By inverts the judge was clearly referring to us all: lesbian women, gay men and trans people; we were all lumped together because in 1928, the law, medicine and society had no doubt we were all the same.

Until the early 1970s, gay men, lesbian women and trans people found themselves locked in a set of assumption traps. The dominant assumption of heteronormativity as regards sexual orientation was that anyone born female who wished to dress in a masculine way, would only wish to do so in order to seduce another person born female, and anyone born male who wished to dress in a feminine way, would only wish to do so to be seduced by another person born male. As the judge said of Stephen Gordon, effectively Hall herself, in the Wells obscenity trial, L, G, B or T, we were all equally as disturbed and perverted, and, as inverts, not worthy of any form of defence.

Ever since the early medieval period, the law had not distinguished between people who loved members of their own sex group, and those who wanted to change sex groups and love someone of the (now) opposite sex. Until really quite recently, the criminalisation and persecution of gay men and lesbian women meant that those who could hide their sexuality would do so. But, for those who were trans, it was a much more difficult task. It was more than hiding your sexuality, it actually meant hiding your core self, the very person you are.

Until the mid-1930s, separation and analysis of the chemistry of sex hormones in the lab and the later scientific capabilities to replicate and manufacture them, to change sex was not only unattainable, but madness. In psychiatry, it was the same type of madness that makes people think they are Napoleon or Jesus, and therefore, some believe they are a man (or woman) in opposition to their birth and developed body. The same logic that made trans people the same sort of invert as those who were gay or lesbian, would therefore label many gay men and lesbian women as being as mad as those misguided souls who wanted to change their sex.

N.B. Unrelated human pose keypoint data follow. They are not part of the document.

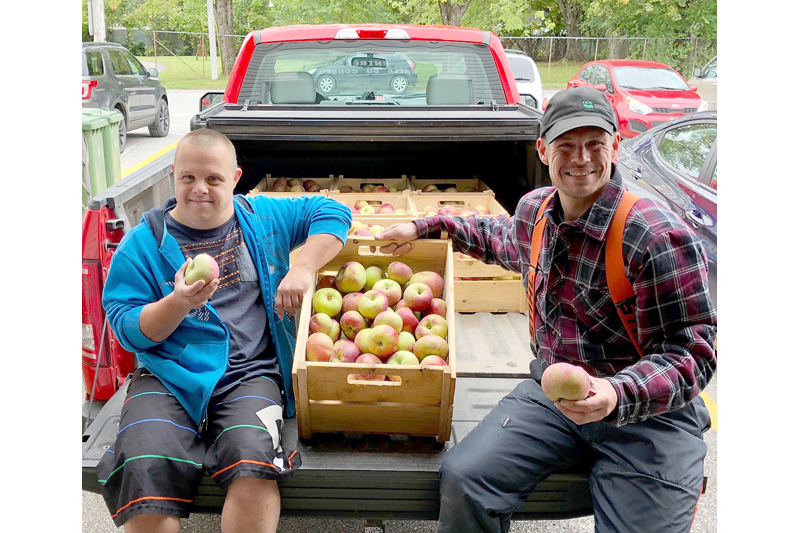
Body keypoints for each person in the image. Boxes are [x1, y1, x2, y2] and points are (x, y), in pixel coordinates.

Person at [375, 86, 716, 532]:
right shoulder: (535, 212)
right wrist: (426, 225)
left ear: (615, 146)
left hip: (648, 417)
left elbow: (693, 355)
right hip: (557, 399)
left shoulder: (655, 237)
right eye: (566, 145)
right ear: (543, 149)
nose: (582, 158)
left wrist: (616, 394)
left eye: (596, 143)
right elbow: (494, 235)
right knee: (466, 479)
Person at [98, 129, 352, 532]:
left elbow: (333, 212)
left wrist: (302, 267)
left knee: (253, 465)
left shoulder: (261, 217)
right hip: (168, 377)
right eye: (188, 178)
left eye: (213, 179)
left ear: (235, 179)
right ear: (173, 177)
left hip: (250, 374)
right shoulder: (142, 244)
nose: (199, 189)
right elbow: (128, 329)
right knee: (144, 468)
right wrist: (178, 303)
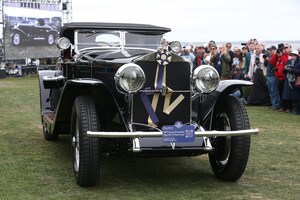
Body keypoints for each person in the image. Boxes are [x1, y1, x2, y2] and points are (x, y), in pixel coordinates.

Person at [269, 43, 289, 112]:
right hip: (279, 77)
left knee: (285, 93)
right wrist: (276, 55)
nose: (281, 51)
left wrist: (281, 56)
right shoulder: (278, 57)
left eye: (282, 49)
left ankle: (288, 107)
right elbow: (271, 62)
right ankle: (283, 107)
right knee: (280, 92)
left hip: (284, 77)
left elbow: (286, 62)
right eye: (280, 49)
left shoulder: (286, 56)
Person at [266, 45, 280, 110]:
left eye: (271, 50)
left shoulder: (276, 56)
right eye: (269, 50)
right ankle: (273, 104)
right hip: (269, 75)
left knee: (274, 91)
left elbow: (274, 63)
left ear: (275, 50)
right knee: (271, 91)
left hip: (273, 75)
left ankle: (276, 105)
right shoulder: (271, 56)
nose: (270, 51)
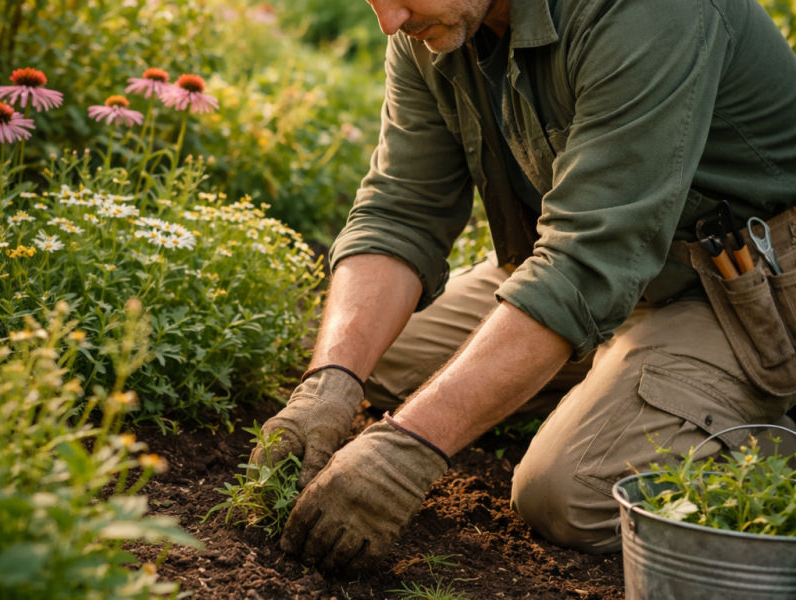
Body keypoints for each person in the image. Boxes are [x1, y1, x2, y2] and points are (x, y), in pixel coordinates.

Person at [249, 0, 796, 574]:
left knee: (568, 495)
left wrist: (406, 451)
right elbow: (400, 211)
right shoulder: (435, 23)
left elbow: (589, 259)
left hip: (735, 285)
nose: (388, 19)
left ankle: (759, 424)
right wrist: (329, 385)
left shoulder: (648, 10)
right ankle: (620, 381)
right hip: (593, 269)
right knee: (383, 364)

I explain this partly because it shares a little about myself, but also because it describes just one of the many crossroads along the paths which lesbian, gay and trans people have travelled. Look closely and you will see that the paths have always been just that little bit separate and different yet, throughout our communities histories, they have always been very much connected. Like tracing a Celtic knot, when studying L, G, B or T history, one can never be certain of which track one is following. You may cross over your own pathway, or that of another, or the paths may run alongside each other for a while, then criss-cross under the others path, before apparently rejoining as you turn a corner. Along these pathways we have often held hands whilst travelling together in joint battles for equality, for liberty, for the right to be, for the right to love and for the right to be loved. These are the roads along which our community histories have been written, and the crossroads along the way have been the points at which we have been engaged together in our battles with the law.

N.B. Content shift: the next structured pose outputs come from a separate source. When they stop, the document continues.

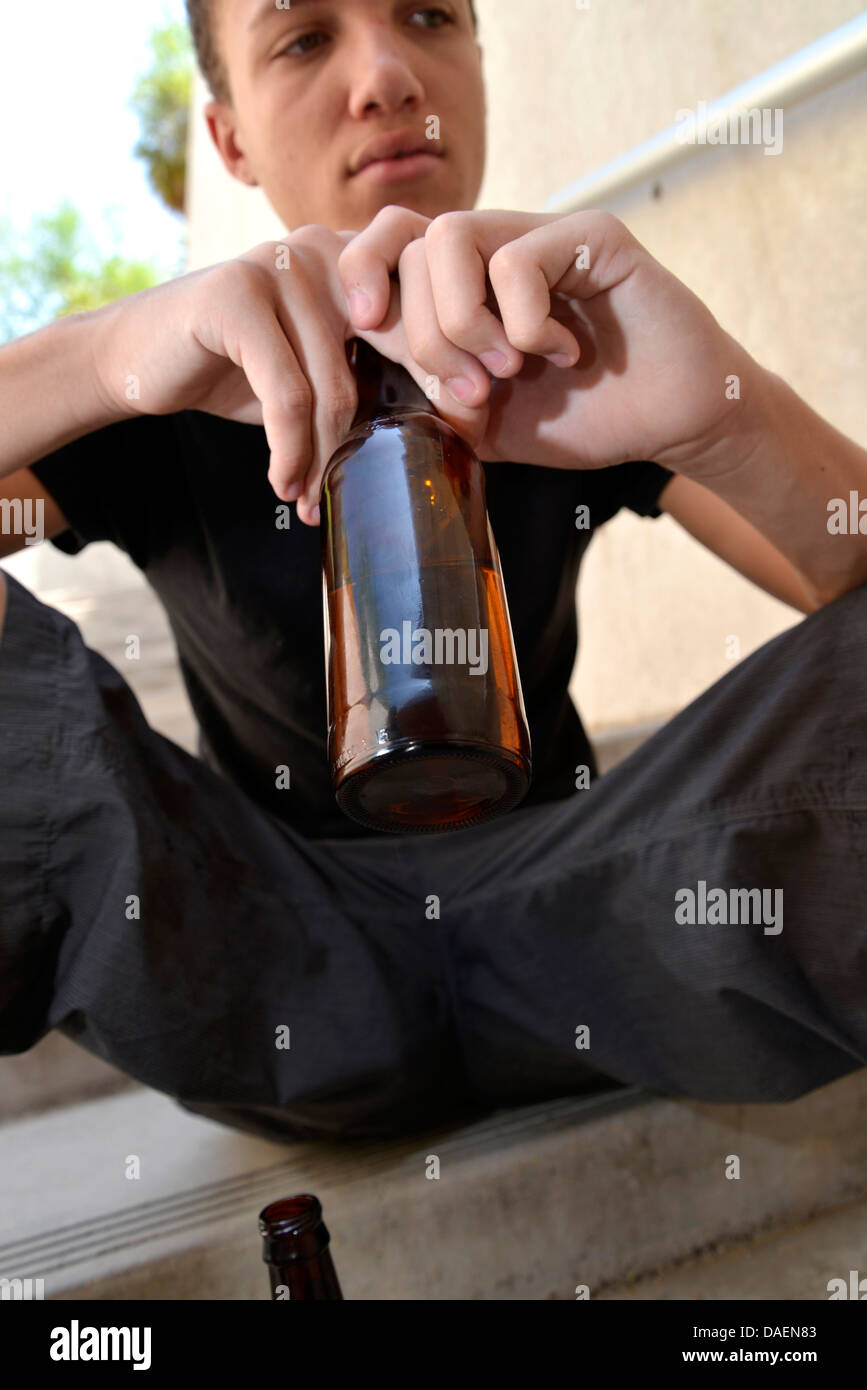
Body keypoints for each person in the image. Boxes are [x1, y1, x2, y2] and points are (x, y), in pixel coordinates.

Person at [1, 0, 865, 1143]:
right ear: (230, 141)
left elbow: (843, 589)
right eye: (305, 38)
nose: (389, 76)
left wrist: (723, 417)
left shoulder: (567, 351)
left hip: (616, 903)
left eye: (428, 16)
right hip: (264, 948)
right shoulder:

People who are lesbian, gay, bi or trans have a great deal in common, not least our joint history of persecution, and yet many gay men and lesbian women still do not understand what it means to be trans. As trans people, whoever we love, or sleep with, our complex bodies complicate our sexualities. As a trans man, if I love a man there will be those who ask why I want to change my gender, and they clearly dont get it when I answer, Whats my gender identity got to do with the gender of the person I love?

Likewise, as a trans man, if I love a woman, then the same people would say that I must be a butch lesbian, who cannot live with the shame of my perverse sexual orientation. And again they dont get it when I say, What has the gender identity of the person I love got to do with my gender? Either way, my sexuality or sexual orientation is never legitimate, so we do understand what it is like to be lesbian or gay, because, even with gender reassignment treatments and surgeries, our bodies will never lose the traces of our past, and our ways of being will never lose the traces of our upbringing and socialisation.